● **WRITTEN EXERCISE**
Extract the listing in its entirety, keeping each line identical to the original.

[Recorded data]

┏━━

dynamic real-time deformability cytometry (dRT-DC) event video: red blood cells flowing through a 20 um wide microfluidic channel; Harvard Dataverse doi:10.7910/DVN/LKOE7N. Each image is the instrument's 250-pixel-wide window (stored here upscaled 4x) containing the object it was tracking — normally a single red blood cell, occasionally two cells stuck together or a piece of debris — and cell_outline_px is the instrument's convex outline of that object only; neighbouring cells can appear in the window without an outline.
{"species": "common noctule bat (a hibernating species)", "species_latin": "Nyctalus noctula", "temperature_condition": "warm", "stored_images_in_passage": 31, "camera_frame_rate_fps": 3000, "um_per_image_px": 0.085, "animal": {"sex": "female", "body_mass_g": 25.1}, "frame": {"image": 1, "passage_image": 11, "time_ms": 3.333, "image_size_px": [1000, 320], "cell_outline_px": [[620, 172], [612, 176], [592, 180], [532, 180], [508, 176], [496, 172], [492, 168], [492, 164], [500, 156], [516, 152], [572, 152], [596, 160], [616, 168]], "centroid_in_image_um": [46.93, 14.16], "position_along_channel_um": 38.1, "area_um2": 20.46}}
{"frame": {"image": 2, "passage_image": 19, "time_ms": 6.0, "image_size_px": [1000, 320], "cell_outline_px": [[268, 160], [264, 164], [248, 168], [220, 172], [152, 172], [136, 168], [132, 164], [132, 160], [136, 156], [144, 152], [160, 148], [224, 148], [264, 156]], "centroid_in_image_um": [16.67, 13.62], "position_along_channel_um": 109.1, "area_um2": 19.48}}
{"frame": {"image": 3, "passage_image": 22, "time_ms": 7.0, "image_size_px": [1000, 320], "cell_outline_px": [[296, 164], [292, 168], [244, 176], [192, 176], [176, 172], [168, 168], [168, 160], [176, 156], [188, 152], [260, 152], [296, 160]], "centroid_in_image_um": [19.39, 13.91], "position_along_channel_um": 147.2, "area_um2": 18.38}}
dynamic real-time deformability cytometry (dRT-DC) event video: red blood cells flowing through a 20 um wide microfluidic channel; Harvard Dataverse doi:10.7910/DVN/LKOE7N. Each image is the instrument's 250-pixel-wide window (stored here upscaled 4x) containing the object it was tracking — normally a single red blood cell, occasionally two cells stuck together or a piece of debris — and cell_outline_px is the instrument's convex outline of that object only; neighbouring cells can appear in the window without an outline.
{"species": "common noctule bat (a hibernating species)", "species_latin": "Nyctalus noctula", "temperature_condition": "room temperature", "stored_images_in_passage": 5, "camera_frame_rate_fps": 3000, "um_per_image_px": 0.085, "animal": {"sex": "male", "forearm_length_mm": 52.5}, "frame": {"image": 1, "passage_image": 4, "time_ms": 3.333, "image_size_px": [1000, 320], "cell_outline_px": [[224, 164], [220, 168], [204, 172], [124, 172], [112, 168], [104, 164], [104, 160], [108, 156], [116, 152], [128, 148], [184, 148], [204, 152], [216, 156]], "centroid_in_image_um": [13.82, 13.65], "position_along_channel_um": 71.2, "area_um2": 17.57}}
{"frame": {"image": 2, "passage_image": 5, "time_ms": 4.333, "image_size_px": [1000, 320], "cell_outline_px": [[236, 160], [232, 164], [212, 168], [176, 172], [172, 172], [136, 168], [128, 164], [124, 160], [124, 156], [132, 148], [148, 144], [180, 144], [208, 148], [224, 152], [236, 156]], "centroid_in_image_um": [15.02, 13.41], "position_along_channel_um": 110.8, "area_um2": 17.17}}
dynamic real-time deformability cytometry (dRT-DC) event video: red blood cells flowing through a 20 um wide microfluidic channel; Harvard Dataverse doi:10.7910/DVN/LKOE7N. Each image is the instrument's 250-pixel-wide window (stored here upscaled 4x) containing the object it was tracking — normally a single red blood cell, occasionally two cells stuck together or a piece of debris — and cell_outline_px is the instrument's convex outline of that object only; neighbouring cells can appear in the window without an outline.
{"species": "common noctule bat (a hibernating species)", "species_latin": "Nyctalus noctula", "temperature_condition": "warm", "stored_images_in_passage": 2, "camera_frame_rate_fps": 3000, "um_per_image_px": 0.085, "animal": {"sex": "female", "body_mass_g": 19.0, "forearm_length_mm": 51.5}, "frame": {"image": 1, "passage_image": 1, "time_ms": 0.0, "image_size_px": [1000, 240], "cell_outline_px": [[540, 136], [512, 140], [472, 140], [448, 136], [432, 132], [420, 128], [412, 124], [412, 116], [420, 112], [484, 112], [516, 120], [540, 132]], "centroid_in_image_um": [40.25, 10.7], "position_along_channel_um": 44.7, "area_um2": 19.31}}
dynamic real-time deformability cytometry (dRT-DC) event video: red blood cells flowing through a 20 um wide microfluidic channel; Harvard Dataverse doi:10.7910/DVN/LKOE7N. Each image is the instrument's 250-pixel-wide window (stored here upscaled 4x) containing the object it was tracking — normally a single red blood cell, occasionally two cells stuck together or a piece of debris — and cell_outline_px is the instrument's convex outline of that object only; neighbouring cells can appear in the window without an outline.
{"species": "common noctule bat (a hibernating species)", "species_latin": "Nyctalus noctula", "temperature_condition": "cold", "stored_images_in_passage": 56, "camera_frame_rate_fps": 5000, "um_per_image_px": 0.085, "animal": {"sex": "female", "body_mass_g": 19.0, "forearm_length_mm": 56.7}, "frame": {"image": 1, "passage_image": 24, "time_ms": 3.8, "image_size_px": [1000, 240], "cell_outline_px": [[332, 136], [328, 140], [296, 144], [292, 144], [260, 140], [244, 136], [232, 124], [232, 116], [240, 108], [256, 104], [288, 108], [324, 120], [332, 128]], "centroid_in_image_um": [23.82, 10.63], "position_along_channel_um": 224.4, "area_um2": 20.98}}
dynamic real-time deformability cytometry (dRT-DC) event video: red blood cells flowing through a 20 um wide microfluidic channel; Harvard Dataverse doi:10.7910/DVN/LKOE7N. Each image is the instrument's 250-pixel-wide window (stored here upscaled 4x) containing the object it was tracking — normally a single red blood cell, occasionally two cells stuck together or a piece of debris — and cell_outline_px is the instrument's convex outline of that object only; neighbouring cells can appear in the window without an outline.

┗━━

● **SOLUTION TO THE EXERCISE**
dynamic real-time deformability cytometry (dRT-DC) event video: red blood cells flowing through a 20 um wide microfluidic channel; Harvard Dataverse doi:10.7910/DVN/LKOE7N. Each image is the instrument's 250-pixel-wide window (stored here upscaled 4x) containing the object it was tracking — normally a single red blood cell, occasionally two cells stuck together or a piece of debris — and cell_outline_px is the instrument's convex outline of that object only; neighbouring cells can appear in the window without an outline.
{"species": "common noctule bat (a hibernating species)", "species_latin": "Nyctalus noctula", "temperature_condition": "warm", "stored_images_in_passage": 31, "camera_frame_rate_fps": 3000, "um_per_image_px": 0.085, "animal": {"sex": "female", "body_mass_g": 25.1}, "frame": {"image": 1, "passage_image": 11, "time_ms": 3.333, "image_size_px": [1000, 320], "cell_outline_px": [[620, 172], [612, 176], [592, 180], [532, 180], [508, 176], [496, 172], [492, 168], [492, 164], [500, 156], [516, 152], [572, 152], [596, 160], [616, 168]], "centroid_in_image_um": [46.93, 14.16], "position_along_channel_um": 38.1, "area_um2": 20.46}}
{"frame": {"image": 2, "passage_image": 19, "time_ms": 6.0, "image_size_px": [1000, 320], "cell_outline_px": [[268, 160], [264, 164], [248, 168], [220, 172], [152, 172], [136, 168], [132, 164], [132, 160], [136, 156], [144, 152], [160, 148], [224, 148], [264, 156]], "centroid_in_image_um": [16.67, 13.62], "position_along_channel_um": 109.1, "area_um2": 19.48}}
{"frame": {"image": 3, "passage_image": 22, "time_ms": 7.0, "image_size_px": [1000, 320], "cell_outline_px": [[296, 164], [292, 168], [244, 176], [192, 176], [176, 172], [168, 168], [168, 160], [176, 156], [188, 152], [260, 152], [296, 160]], "centroid_in_image_um": [19.39, 13.91], "position_along_channel_um": 147.2, "area_um2": 18.38}}
dynamic real-time deformability cytometry (dRT-DC) event video: red blood cells flowing through a 20 um wide microfluidic channel; Harvard Dataverse doi:10.7910/DVN/LKOE7N. Each image is the instrument's 250-pixel-wide window (stored here upscaled 4x) containing the object it was tracking — normally a single red blood cell, occasionally two cells stuck together or a piece of debris — and cell_outline_px is the instrument's convex outline of that object only; neighbouring cells can appear in the window without an outline.
{"species": "common noctule bat (a hibernating species)", "species_latin": "Nyctalus noctula", "temperature_condition": "room temperature", "stored_images_in_passage": 5, "camera_frame_rate_fps": 3000, "um_per_image_px": 0.085, "animal": {"sex": "male", "forearm_length_mm": 52.5}, "frame": {"image": 1, "passage_image": 4, "time_ms": 3.333, "image_size_px": [1000, 320], "cell_outline_px": [[224, 164], [220, 168], [204, 172], [124, 172], [112, 168], [104, 164], [104, 160], [108, 156], [116, 152], [128, 148], [184, 148], [204, 152], [216, 156]], "centroid_in_image_um": [13.82, 13.65], "position_along_channel_um": 71.2, "area_um2": 17.57}}
{"frame": {"image": 2, "passage_image": 5, "time_ms": 4.333, "image_size_px": [1000, 320], "cell_outline_px": [[236, 160], [232, 164], [212, 168], [176, 172], [172, 172], [136, 168], [128, 164], [124, 160], [124, 156], [132, 148], [148, 144], [180, 144], [208, 148], [224, 152], [236, 156]], "centroid_in_image_um": [15.02, 13.41], "position_along_channel_um": 110.8, "area_um2": 17.17}}
dynamic real-time deformability cytometry (dRT-DC) event video: red blood cells flowing through a 20 um wide microfluidic channel; Harvard Dataverse doi:10.7910/DVN/LKOE7N. Each image is the instrument's 250-pixel-wide window (stored here upscaled 4x) containing the object it was tracking — normally a single red blood cell, occasionally two cells stuck together or a piece of debris — and cell_outline_px is the instrument's convex outline of that object only; neighbouring cells can appear in the window without an outline.
{"species": "common noctule bat (a hibernating species)", "species_latin": "Nyctalus noctula", "temperature_condition": "warm", "stored_images_in_passage": 2, "camera_frame_rate_fps": 3000, "um_per_image_px": 0.085, "animal": {"sex": "female", "body_mass_g": 19.0, "forearm_length_mm": 51.5}, "frame": {"image": 1, "passage_image": 1, "time_ms": 0.0, "image_size_px": [1000, 240], "cell_outline_px": [[540, 136], [512, 140], [472, 140], [448, 136], [432, 132], [420, 128], [412, 124], [412, 116], [420, 112], [484, 112], [516, 120], [540, 132]], "centroid_in_image_um": [40.25, 10.7], "position_along_channel_um": 44.7, "area_um2": 19.31}}
dynamic real-time deformability cytometry (dRT-DC) event video: red blood cells flowing through a 20 um wide microfluidic channel; Harvard Dataverse doi:10.7910/DVN/LKOE7N. Each image is the instrument's 250-pixel-wide window (stored here upscaled 4x) containing the object it was tracking — normally a single red blood cell, occasionally two cells stuck together or a piece of debris — and cell_outline_px is the instrument's convex outline of that object only; neighbouring cells can appear in the window without an outline.
{"species": "common noctule bat (a hibernating species)", "species_latin": "Nyctalus noctula", "temperature_condition": "cold", "stored_images_in_passage": 56, "camera_frame_rate_fps": 5000, "um_per_image_px": 0.085, "animal": {"sex": "female", "body_mass_g": 19.0, "forearm_length_mm": 56.7}, "frame": {"image": 1, "passage_image": 24, "time_ms": 3.8, "image_size_px": [1000, 240], "cell_outline_px": [[332, 136], [328, 140], [296, 144], [292, 144], [260, 140], [244, 136], [232, 124], [232, 116], [240, 108], [256, 104], [288, 108], [324, 120], [332, 128]], "centroid_in_image_um": [23.82, 10.63], "position_along_channel_um": 224.4, "area_um2": 20.98}}
dynamic real-time deformability cytometry (dRT-DC) event video: red blood cells flowing through a 20 um wide microfluidic channel; Harvard Dataverse doi:10.7910/DVN/LKOE7N. Each image is the instrument's 250-pixel-wide window (stored here upscaled 4x) containing the object it was tracking — normally a single red blood cell, occasionally two cells stuck together or a piece of debris — and cell_outline_px is the instrument's convex outline of that object only; neighbouring cells can appear in the window without an outline.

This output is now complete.